In search of the Coronavirus
The genetic identity of a new virus has never been deciphered so quickly. On 29 December 2019, the first cases of an epidemic caused by a new virus were made public in China; seven days later, a team from Fudan University in Shanghai released the complete sequence of the CoV family of viruses. Since then, the sequencing of its variants has accumulated on the nextstrain.org site with more than 146 identifications by teams from 20 countries.
Widely publicised, such speedy detections draw attention to that little-described facet of social networks, their intensive collaborative use by scientific communities. While scientists still took weeks to identify the SARS epidemic in 2003, the hyper-speed of data exchange on the new Covid-19 was achieved by bypassing the traditional channels of scientific communication. It is now the proliferation of pre-publications, much more quickly disseminated than scientific journals, which sets the tone. However, such acceleration in the production of knowledge poses risks, such as poor evaluation before circulation of results or the sharing of fragmentary, even erroneous data.
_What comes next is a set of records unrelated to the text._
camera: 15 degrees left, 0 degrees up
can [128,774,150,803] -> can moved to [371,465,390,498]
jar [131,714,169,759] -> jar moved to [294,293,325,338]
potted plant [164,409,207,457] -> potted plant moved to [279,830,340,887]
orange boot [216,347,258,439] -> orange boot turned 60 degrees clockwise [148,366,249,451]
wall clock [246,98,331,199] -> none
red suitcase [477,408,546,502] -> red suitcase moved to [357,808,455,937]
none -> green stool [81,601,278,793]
Identifying a pathogenic microorganism, no matter how virulent, is a difficult task. In 1890, faced with the flu epidemic that was sweeping across Europe, Louis Pasteur was wary of the race for publication. Harassed by questions about the ‘microbe’ involved, he seemed annoyed: “I don’t know. What can you say without evidence?” (L’Echo de Paris).
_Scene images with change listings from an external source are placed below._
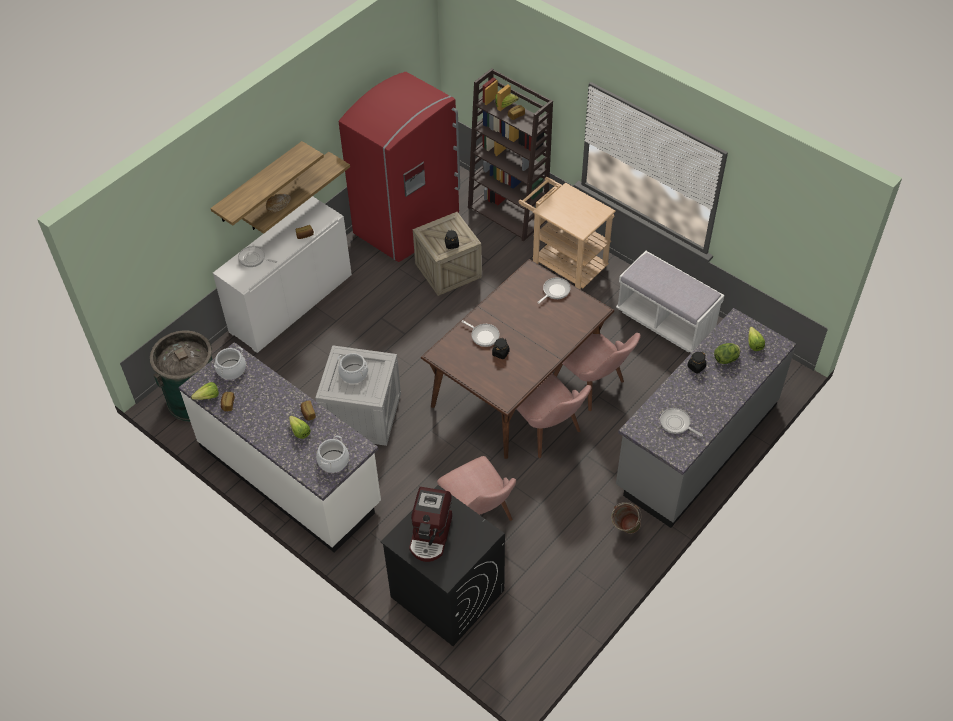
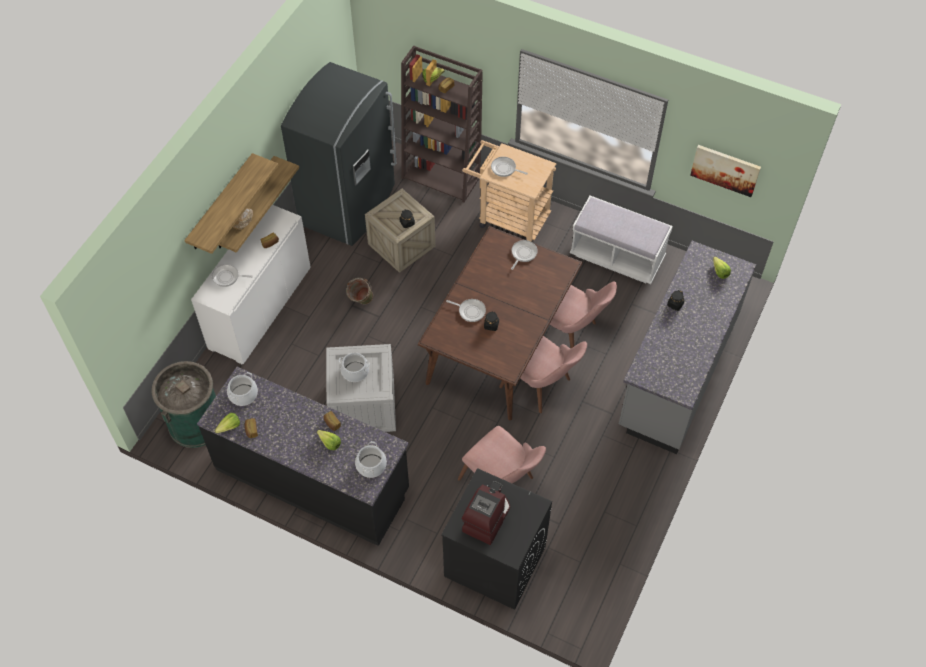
camera: 15 degrees left, 5 degrees up
white counter [179,342,381,553] -> black counter [197,367,409,546]
red fridge [339,72,460,262] -> grey fridge [281,62,396,246]
coffee machine [409,487,452,562] -> coffee machine turned 150 degrees counterclockwise [462,481,510,545]
green bucket [611,502,642,534] -> green bucket moved to [346,278,373,305]
frying pan [660,408,703,437] -> frying pan moved to [491,157,528,177]
lettuce [714,343,740,364] -> none
none -> picture [690,145,761,197]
The 20th century saw an exponential development of knowledge on infinitely small living organisms. Virology, from the 1930s, amassed for several decades a remarkable database of knowledge about new microorganisms. Coronavirus was thus identified in the mid-1960s by British scientists. It was genetic knowledge that made routine identification of microorganisms from biological samples possible. This multiplication of knowledge depends not only on the ingenuity of researchers: it requires infrastructure and standardised practices that allow the circulation of strains, control of the results of experiments, and later therapeutic trials.
Since the 1980s, international public health dominated by WHO has undergone a profound transformation. Faced with budgetary restrictions due to stagnating contributions from member states, the challenges of an HIV pandemic to which it has been slow to respond, and the proliferation of private and public actors, WHO has refocused its activities on surveillance and alert. The preparation plans initiated by WHO since the 1990s aim to define the political, social, dietary and health rules for a crisis and the interruption of the circulation of goods , drugs and protective devices. But this can not compensate for the lack of sustainable investment in basic health infrastructure, which alone can carry out prevention campaigns and building the confidence of populations in low-income countries. Last December, WHO published a statement indicating that 140,000 people died from measles in 2018, a disease for which preventive vaccines have been developed since the 1960s. Faced with the epidemic of Covid-19, WHO released emergency aid of 675 million dollars to compensate for the ‘different levels of effectiveness of national preparedness and response measures’. The sum seems very paltry.
However unprecedented it may be for the scientific community, rapid identification of new pathogens would not reduce the inequalities prevalent in public health and the consequences are so visible in times of crisis. Borders are not only temporarily closed for travellers from ‘at risk’ areas, they define territories permanently isolated from global solidarity.